Thankfully, I picked up a copy of Radish—a local magazine covering food and environmental issues—and it profiled Tiny But Mighty Popcorn.  Based in Shellsburg, Iowa Tiny But Mighty Foods grows and packages a different variety of popcorn:

Tiny But Mighty

Like so many foodstuffs, the geniuses behind GMO seeds have produced larger and larger popped kernels at the expense of flavor and texture.  You end up with a Styrofoam version of popcorn that has a hull similar to razor blades.  Tiny But Mighty is different because the popcorn is hull-less when popped, having cooked off during popping.  This means that there is none of that annoying digging at your teeth to free the stubborn hull chunk.

The story is that the variety of popcorn was an heirloom type, nearly forgotten in the rush to modern agriculture.   Until someone “discovered” a jar of popcorn, saved some to plant, and popped the rest.  They say the rest is history.

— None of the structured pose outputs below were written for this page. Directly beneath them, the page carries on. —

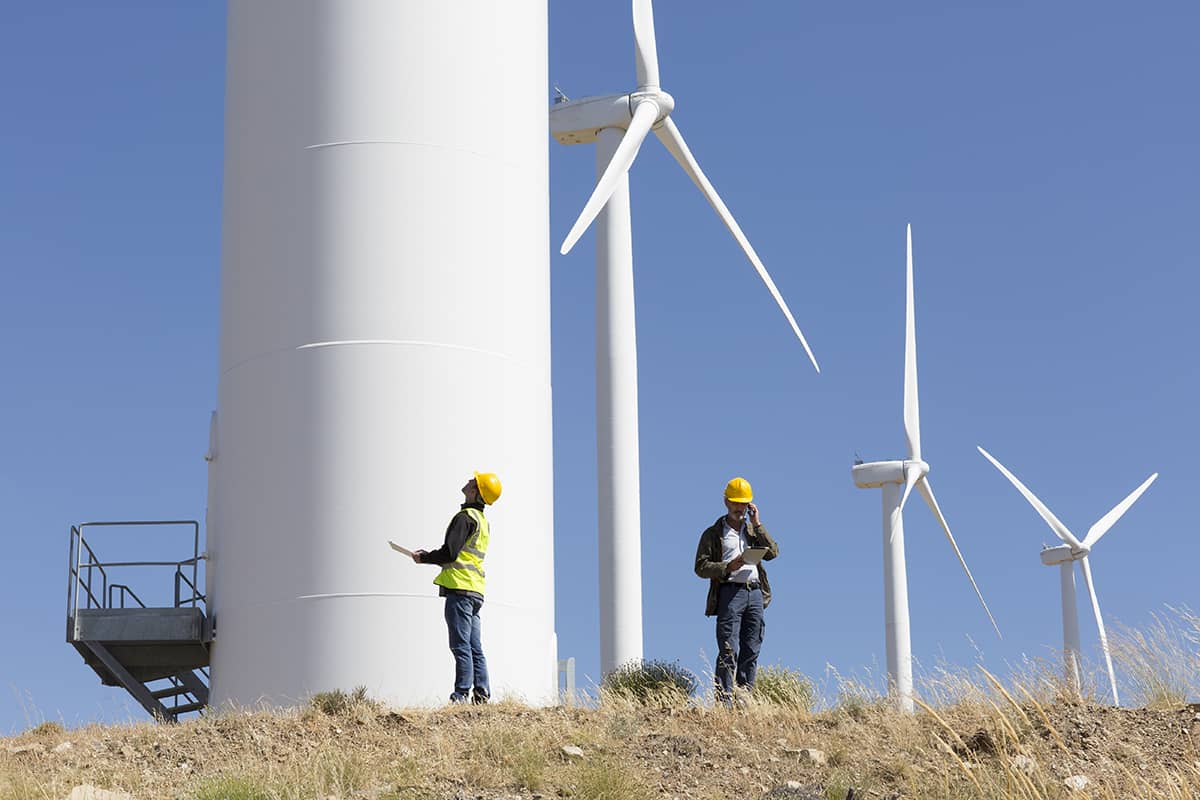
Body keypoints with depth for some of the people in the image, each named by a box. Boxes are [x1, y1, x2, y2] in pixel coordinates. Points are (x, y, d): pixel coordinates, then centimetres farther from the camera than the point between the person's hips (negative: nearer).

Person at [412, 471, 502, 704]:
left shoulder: (465, 517, -9)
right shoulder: (482, 520, 21)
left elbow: (449, 553, -16)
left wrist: (424, 558, -1)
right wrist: (428, 555, 20)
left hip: (460, 589, -9)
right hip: (476, 590, 9)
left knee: (461, 647, -11)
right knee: (475, 648, 8)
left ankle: (461, 696, -13)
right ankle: (481, 695, 5)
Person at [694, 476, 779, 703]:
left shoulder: (754, 530, 23)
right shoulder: (714, 533, 10)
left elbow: (772, 553, 8)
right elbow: (701, 567, 2)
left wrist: (757, 524, 4)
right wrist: (728, 568, -14)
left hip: (755, 593, 4)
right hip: (729, 592, -4)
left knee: (751, 652, 3)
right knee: (729, 652, -11)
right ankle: (724, 701, -15)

Is it the best popcorn I have ever tried?  Yes.  Additionally, popcorn is one of those snacks that I love giving my children.  They consume it voraciously, but it is actually fairly healthy.  As it is popped, there is very little oil used, contains a lot of fiber, and is very low in sodium when salted.  Who could ask for anything more?  Not this parent.

Tiny But Mighty also qualifies as a local company for me being located a mere 16 miles from my house.  Heck, I could hop on the bicycle and be at the farm in less than an hour.

Pickling Cauliflower

I have conquered pickling garlic and ginger.  The results have been good and the pickled vegetables have flown out of mason jars and into waiting mouths for the past couple of months.  I decided to “up my game” a little bit and try to pickle cauliflower.

Cauliflower may seem like an odd choice to pickle, but for anyone who has tried pickled cauliflower it is a known treat.  The problem is that a small jar of pickled cauliflower is quite expensive when you consider that the primary ingredients are so inexpensive.  This is the same logic that led me down the path of pickling both garlic and ginger.

The recipe that I started with was from Fine Cooking.  This particular recipe details how to prepare the cauliflower for shelf stable storage, which is an important trait for me.  It’s not that I am a doomsday prepper or anything, but I want to acquire the skills to preserve food in a way that is not dependent upon refrigeration.  It’s just a learning tool really.

I departed from the recipe—big surprise to those who know me—in a few ways.  First, I omitted the onion and red pepper.  In the commercial mixes of pickled summer vegetables I often dislike the onions and red peppers because the texture borders on slimy.  No slimy for me!  Second, there will be no coriander seeds in my jars.  Why?  I cannot find coriander seeds to save my life right now in eastern Iowa.  Three stores did not have them over the weekend and I have up looking.  I am sure that the product exists somewhere but I have abandoned all hope this round.

The process is real similar to pickling garlic or ginger.  That is to say, it is surprisingly easy and foolproof to make something pickled at home.  It’s really the gateway drug of home preserving because easy success just makes you want try ever more difficult projects.  Tomato sauce in the summer anyone?

In about twenty minutes, you end up with this:

Pickled Cauliflower

The turmeric really adds a yellow hue.  Compare a jar of pickled garlic packed on the same day:

Cauliflower versus Garlic

Yeah, I went a little crazy pickling this weekend.  A week from now I will noshing on pickled garlic, cauliflower, and carrots.  Sweet.